All of the windows in my house have iron bars on them. At the end of my street, and at the end of every street in my neighborhood, there is always a 24-hour guard on duty. Each time I leave my house, I double lock the door and I prepare myself in the event I should be robbed: I make sure I am carrying some cash but not too much. (If I am going on the bus I have my quarter in my hand so I don’t have to dig through my wallet).
El Salvador is a violent place – one of the most violent countries in the world, actually. The civil war is over, but there are probably more guns floating around here now than there were in the 1980s. During the civil war, Salvadorans who fled to Los Angeles to flee the violence found themselves in the midst of L.A. gang conflicts, and in order to protect themselves from the other gangs, the Salvadorans formed their own gang: the Mara Salvatrucha, MS-13. Violence begets more violence. After the war was over, many of these Salvadorans were deported back here. One war was over, but another began. The 18th Street gang and MS-13 fight for control of this country, and in some places, they have won. Even the police don’t go there. The violence here is a combination of turf wars and random violence which keeps the general population in fear and the government with their hands tied, unable to protect its people.

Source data
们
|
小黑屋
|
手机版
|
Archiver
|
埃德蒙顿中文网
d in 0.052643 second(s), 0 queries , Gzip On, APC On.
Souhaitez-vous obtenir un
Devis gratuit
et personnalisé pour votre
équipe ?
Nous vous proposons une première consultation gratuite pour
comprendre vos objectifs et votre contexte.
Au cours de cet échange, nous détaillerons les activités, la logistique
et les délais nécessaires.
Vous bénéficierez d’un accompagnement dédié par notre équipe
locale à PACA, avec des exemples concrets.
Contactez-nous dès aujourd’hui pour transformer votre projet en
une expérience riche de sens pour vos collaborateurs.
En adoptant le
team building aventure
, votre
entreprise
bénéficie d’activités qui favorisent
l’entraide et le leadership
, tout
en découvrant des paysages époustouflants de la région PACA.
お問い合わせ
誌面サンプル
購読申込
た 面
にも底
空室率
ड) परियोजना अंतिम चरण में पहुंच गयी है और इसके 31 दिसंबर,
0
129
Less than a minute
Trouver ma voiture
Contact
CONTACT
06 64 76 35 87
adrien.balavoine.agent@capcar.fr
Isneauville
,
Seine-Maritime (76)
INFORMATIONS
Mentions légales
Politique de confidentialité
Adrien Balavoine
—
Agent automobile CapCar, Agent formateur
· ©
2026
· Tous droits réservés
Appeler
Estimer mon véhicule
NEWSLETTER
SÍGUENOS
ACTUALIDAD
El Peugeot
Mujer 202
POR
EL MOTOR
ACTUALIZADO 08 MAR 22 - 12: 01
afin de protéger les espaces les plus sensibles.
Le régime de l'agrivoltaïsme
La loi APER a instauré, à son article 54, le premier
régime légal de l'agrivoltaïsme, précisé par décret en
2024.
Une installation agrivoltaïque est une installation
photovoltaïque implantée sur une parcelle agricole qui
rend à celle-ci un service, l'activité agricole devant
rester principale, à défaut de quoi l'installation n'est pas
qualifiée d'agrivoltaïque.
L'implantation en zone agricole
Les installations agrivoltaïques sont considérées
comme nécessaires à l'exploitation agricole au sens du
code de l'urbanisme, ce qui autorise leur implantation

...

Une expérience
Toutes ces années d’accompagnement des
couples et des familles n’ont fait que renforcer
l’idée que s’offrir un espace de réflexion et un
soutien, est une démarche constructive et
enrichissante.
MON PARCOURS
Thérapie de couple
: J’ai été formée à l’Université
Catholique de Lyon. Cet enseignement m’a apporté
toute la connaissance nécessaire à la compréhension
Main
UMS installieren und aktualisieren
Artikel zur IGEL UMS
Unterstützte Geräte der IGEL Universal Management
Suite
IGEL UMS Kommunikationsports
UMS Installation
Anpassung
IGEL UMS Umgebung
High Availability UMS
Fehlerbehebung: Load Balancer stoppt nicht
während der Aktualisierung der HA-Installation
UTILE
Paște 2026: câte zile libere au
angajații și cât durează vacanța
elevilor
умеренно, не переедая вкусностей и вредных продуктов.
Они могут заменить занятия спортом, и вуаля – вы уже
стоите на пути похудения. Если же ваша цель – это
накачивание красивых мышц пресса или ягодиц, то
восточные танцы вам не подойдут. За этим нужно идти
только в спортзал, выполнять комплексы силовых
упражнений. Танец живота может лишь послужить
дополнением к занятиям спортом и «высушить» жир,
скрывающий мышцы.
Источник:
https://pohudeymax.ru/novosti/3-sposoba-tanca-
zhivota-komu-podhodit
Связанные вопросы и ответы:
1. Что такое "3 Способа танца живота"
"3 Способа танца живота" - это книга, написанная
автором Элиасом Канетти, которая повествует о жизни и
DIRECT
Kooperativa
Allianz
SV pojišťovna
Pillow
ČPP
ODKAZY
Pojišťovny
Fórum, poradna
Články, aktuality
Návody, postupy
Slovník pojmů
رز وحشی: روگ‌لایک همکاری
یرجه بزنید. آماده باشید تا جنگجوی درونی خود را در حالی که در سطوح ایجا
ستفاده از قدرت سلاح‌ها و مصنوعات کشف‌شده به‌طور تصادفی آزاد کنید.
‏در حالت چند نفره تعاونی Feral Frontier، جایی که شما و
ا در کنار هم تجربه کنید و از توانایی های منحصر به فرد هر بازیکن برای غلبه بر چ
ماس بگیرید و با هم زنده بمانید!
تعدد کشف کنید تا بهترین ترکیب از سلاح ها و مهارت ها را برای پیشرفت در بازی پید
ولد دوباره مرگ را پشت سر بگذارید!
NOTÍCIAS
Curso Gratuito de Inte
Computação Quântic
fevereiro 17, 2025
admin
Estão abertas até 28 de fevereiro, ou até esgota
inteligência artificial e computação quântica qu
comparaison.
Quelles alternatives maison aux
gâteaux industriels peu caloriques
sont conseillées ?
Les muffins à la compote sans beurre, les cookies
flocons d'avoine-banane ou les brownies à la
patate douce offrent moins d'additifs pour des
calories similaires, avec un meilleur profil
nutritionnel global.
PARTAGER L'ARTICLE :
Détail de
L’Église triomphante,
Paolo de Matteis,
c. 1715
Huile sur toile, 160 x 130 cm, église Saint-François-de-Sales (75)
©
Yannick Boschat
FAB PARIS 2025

---

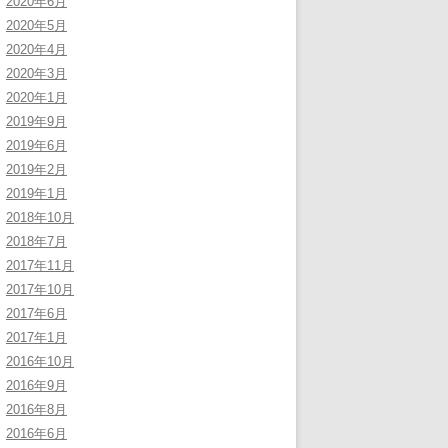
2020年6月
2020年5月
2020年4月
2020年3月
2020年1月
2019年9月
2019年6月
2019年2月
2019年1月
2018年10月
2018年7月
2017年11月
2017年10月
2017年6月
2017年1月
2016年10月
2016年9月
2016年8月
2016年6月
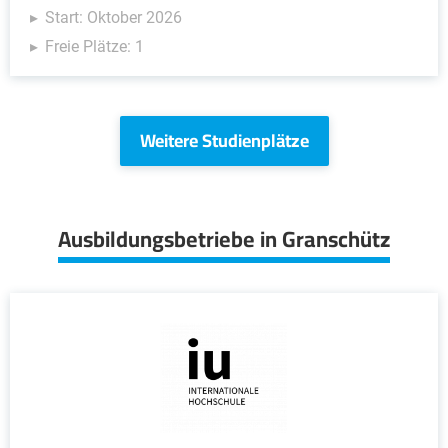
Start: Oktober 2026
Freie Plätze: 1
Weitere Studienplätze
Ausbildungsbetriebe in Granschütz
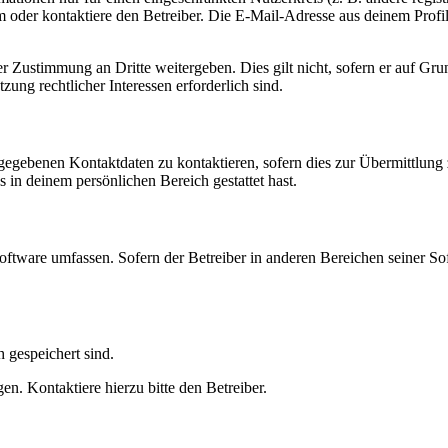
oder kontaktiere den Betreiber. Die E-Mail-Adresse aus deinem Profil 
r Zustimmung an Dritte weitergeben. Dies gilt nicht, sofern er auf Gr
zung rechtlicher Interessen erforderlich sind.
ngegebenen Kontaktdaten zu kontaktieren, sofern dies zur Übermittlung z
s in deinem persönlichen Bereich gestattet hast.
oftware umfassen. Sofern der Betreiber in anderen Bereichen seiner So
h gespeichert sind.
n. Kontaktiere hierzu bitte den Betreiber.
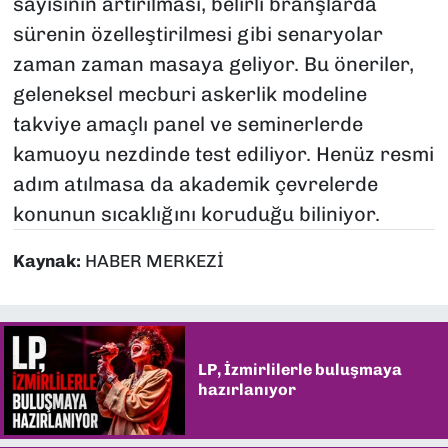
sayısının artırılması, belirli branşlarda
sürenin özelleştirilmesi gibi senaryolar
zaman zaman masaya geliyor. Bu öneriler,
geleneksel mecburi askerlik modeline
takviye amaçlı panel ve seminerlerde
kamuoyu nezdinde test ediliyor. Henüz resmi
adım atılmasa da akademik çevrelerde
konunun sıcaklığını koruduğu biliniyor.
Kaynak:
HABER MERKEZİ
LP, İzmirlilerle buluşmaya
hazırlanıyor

**REQUIREMENT 1**: Decide whether each statement below agrees with the passage about violence in El Salvador, answering yes or no and quoting the words from the passage that decide it: (a) The writer double locks the door on leaving the house. (b) There are fewer guns in El Salvador now than in the 1980s. (c) The guard at the end of the writer's street is on duty only during the day.
**REQUIREMENT 2**: Write out the part of the passage about violence in El Salvador that begins at the words "All of the windows" and stops after the words "through my wallet).".
These rows have nothing to do with the passage about violence in El Salvador.

**YOUR SOLUTION 1**:
(a) Yes: "I double lock the door"
(b) No: "there are probably more guns floating around here now than there were in the 1980s"
(c) No: "there is always a 24-hour guard on duty"

**YOUR SOLUTION 2**:
All of the windows in my house have iron bars on them. At the end of my street, and at the end of every street in my neighborhood, there is always a 24-hour guard on duty. Each time I leave my house, I double lock the door and I prepare myself in the event I should be robbed: I make sure I am carrying some cash but not too much. (If I am going on the bus I have my quarter in my hand so I don’t have to dig through my wallet).